Work instructions — Pull out every line with the word "yhteystiedot" from the entries below.

Input data below:

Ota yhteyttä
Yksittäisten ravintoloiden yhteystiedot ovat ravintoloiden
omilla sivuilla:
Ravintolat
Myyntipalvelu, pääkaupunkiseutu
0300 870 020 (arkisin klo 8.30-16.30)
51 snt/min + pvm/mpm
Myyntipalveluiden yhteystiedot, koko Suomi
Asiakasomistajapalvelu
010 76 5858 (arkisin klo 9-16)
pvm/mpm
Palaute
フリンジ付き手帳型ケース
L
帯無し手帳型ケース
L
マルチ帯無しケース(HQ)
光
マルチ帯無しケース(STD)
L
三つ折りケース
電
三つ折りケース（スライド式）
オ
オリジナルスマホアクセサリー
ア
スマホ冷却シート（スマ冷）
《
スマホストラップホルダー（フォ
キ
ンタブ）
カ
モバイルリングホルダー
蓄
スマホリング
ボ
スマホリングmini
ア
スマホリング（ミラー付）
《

End of Input data.
Input data below:

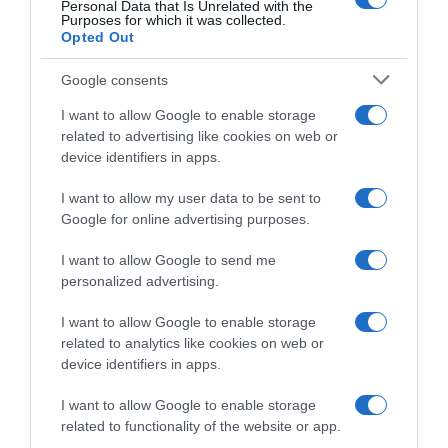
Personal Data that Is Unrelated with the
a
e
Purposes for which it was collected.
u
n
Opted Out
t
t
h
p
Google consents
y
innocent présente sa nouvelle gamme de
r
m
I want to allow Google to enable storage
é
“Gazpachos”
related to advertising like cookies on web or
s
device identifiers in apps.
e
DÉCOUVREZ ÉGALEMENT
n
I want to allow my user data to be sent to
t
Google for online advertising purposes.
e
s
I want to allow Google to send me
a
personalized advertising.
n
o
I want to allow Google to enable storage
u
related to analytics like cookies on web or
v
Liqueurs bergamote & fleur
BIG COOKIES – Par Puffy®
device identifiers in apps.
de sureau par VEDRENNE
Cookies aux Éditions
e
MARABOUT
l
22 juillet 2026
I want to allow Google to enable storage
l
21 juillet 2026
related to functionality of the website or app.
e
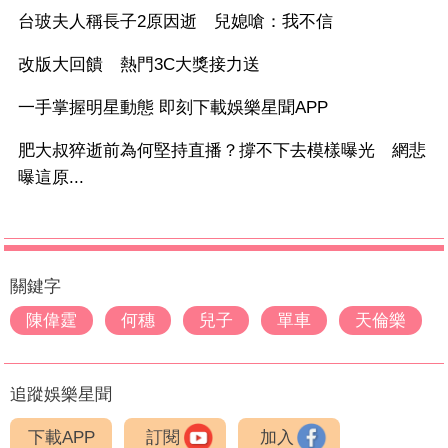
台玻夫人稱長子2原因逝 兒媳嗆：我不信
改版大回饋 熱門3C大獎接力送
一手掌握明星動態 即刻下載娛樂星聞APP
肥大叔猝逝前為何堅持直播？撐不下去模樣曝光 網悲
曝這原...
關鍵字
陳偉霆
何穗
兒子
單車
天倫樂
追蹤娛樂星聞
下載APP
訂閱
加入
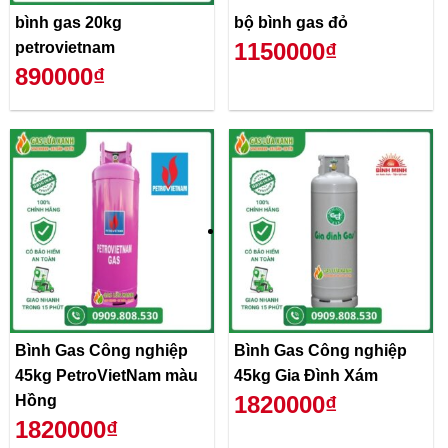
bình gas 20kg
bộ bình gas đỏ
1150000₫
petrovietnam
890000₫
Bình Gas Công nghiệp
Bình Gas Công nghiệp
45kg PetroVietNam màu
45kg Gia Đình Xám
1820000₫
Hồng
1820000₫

End of Input data.

Written response —
Yksittäisten ravintoloiden yhteystiedot ovat ravintoloiden
Myyntipalveluiden yhteystiedot, koko Suomi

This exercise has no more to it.